在道路工程中,路缘石是道路附属设施中的重要组成部分。
路缘石从用途上可分为:
一、侧石:是指设置在道路路面两侧或分隔带、安全岛四周,高出路面,将车行道与人行道、绿化带、分隔带、安全岛等构造物分隔开,标定车行道范围以维护交通安全及纵向引导排除路面雨水的设施。侧石与平石可配套使用,通常设置在沥青类路面边缘,合称为侧平石。从形式上看,侧石最大的特点就是高出路面,因此,又叫立缘石、立道牙,而平石又叫平道牙。
二、缘石:是指设置在道路车行道与路肩之间、高级路面与低级路面之间、不同结构类型路面接缝处或预留路口的沥青路面接头处,其顶面与路面齐平,可供机动车通过,标定路面范围、整齐路容并维护路面边缘不被损坏的设施。缘石最大的特点就是与路面齐平,因此,又叫平缘石。
路缘石从材质上可分为:水泥混凝土预制、天然石材凿制、砌块砌制及水泥混凝土就地浇筑等。现今国内外普通采用的路缘石可分为两大类:一类是天然石材路缘石;另一类是普通混凝土路缘石。
因为现今已有的天然石材路缘石的主要缺点是如遇重击容易产生裂缝,甚至破成碎块。另外,天然石材路缘石一般会受到产地限制,再加上长途运输、损耗与保管费用,经济成本相对较高。特别是对一些异形路缘石,用天然石材加工与施工就更困难,经济成本下不来,而异形路缘石在当前我国市政工程建设中,用量很大。

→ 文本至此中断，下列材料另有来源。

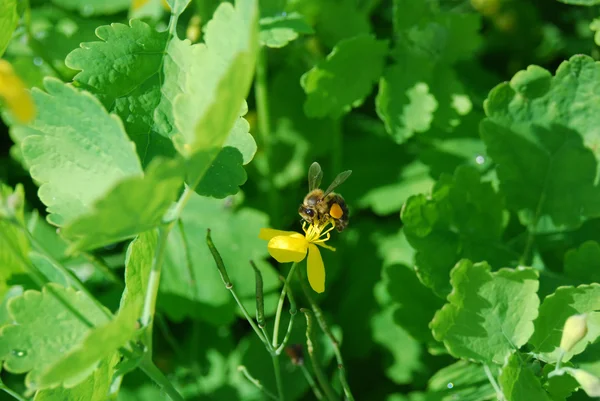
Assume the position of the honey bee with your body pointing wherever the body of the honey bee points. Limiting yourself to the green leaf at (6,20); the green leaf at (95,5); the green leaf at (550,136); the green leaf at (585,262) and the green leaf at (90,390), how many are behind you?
2

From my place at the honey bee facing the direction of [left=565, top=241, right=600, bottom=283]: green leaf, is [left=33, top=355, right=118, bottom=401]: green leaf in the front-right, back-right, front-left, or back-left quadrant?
back-right

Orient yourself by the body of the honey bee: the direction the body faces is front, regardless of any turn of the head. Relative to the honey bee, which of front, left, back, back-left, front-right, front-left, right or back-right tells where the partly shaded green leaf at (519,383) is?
back-left

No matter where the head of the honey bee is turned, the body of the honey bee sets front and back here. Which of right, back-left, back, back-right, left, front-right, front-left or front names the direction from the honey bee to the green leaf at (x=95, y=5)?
front-right

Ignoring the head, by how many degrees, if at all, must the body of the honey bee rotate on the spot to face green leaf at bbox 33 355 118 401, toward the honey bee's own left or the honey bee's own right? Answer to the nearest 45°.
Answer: approximately 45° to the honey bee's own left

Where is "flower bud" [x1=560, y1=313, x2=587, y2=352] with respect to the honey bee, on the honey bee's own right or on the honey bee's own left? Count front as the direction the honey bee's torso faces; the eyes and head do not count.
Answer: on the honey bee's own left

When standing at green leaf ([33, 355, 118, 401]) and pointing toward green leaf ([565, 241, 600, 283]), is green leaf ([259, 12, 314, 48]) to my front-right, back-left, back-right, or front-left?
front-left

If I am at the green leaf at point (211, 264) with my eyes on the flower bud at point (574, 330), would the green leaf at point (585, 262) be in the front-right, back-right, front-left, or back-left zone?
front-left

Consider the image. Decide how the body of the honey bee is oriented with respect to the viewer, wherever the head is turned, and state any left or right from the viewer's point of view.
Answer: facing to the left of the viewer

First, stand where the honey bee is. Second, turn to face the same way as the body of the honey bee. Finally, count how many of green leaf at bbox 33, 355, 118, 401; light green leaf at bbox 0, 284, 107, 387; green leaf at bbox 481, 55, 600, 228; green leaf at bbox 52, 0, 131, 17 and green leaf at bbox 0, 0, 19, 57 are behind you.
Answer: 1

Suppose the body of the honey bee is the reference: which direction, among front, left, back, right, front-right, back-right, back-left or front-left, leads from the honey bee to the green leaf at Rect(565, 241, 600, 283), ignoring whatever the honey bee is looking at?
back

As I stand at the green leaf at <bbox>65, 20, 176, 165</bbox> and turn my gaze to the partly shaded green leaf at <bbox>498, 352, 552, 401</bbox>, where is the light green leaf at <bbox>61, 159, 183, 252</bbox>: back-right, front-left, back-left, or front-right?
front-right
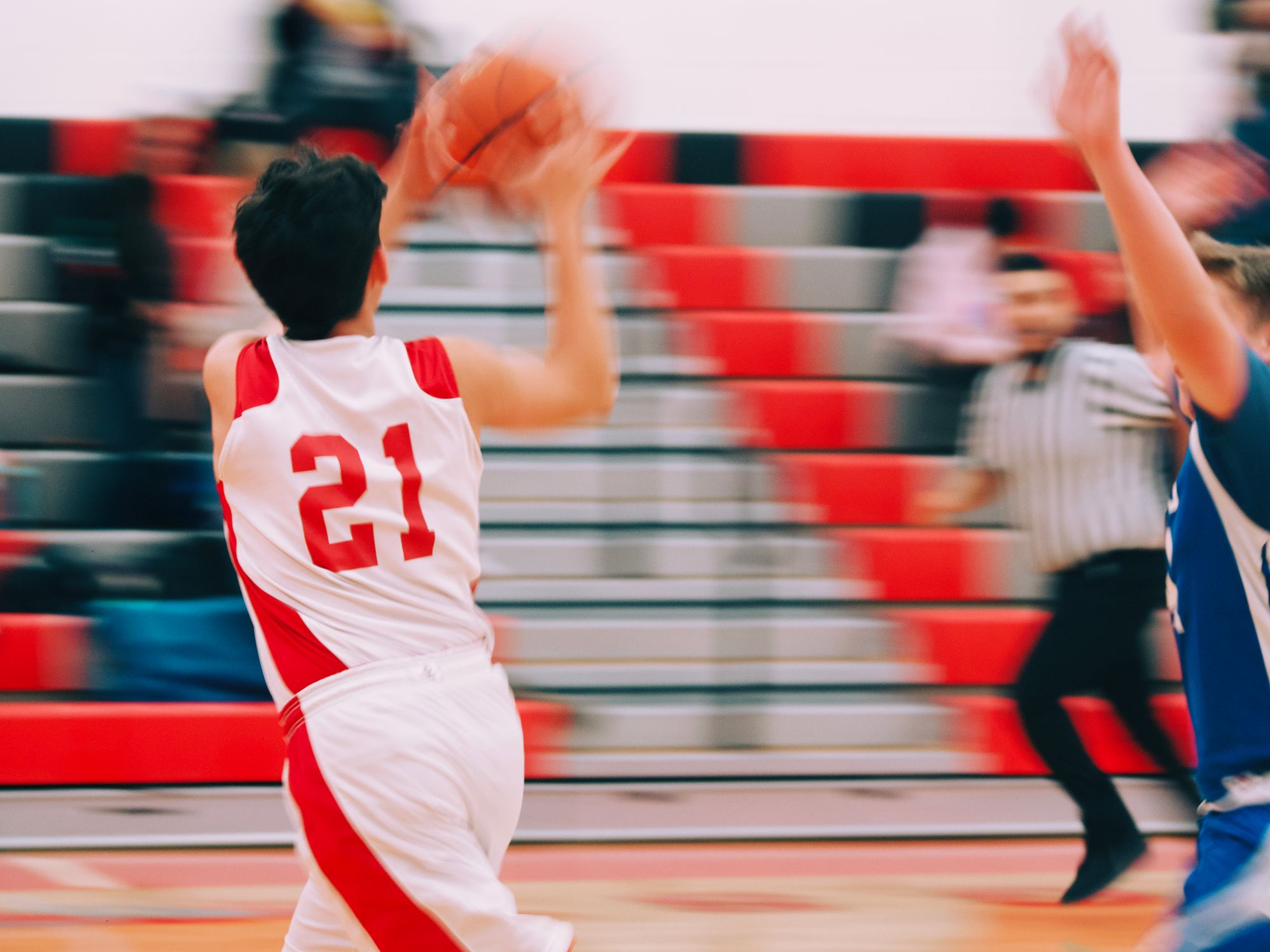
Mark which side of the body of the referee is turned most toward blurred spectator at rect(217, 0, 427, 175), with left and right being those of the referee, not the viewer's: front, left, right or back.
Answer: right

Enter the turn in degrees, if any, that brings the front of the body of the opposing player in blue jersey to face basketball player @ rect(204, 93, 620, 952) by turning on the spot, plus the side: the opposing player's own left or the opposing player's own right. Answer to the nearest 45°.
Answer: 0° — they already face them

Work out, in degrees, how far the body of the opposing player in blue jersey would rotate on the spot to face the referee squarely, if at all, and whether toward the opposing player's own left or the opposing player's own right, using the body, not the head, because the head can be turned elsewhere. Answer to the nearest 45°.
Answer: approximately 90° to the opposing player's own right

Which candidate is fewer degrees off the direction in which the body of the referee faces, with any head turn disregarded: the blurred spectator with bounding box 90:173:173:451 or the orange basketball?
the orange basketball

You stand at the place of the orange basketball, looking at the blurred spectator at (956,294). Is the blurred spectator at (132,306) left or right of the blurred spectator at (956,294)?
left

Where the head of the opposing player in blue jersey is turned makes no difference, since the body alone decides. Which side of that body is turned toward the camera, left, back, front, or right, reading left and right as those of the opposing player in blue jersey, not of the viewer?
left

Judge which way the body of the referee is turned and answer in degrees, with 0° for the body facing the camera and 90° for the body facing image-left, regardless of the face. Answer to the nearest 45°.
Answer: approximately 45°
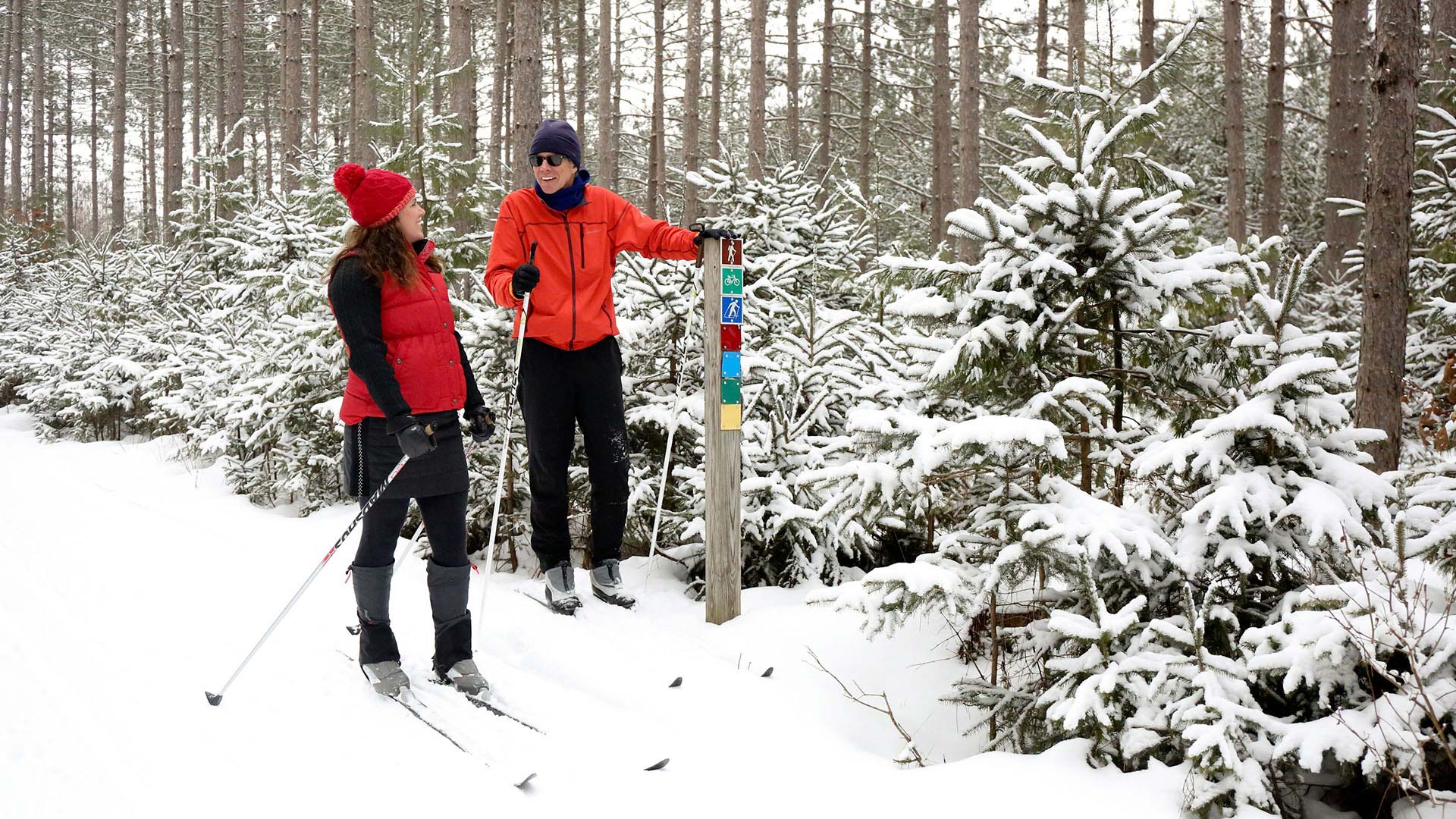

现今已有的普通混凝土路缘石的主要缺点是强度不高,如遇到撞击,更多的是在日常的机动车辆反复辗压之后,很容易破碎,需要经常修补、更换,这是普通混凝土固有的脆性特性使然,无法根治,混凝土路缘石的频繁更换,严重影响到城镇人们的出行和生活质量。
发明内容
本发明所要解决的技术问题是,针对天然石材路缘石与混凝土路缘石受重击、强力碰撞或机动车辆辗压之后易破碎的缺陷,提供一种不易裂损,且经济实用的钢纤维混凝土路缘石及其制备方法。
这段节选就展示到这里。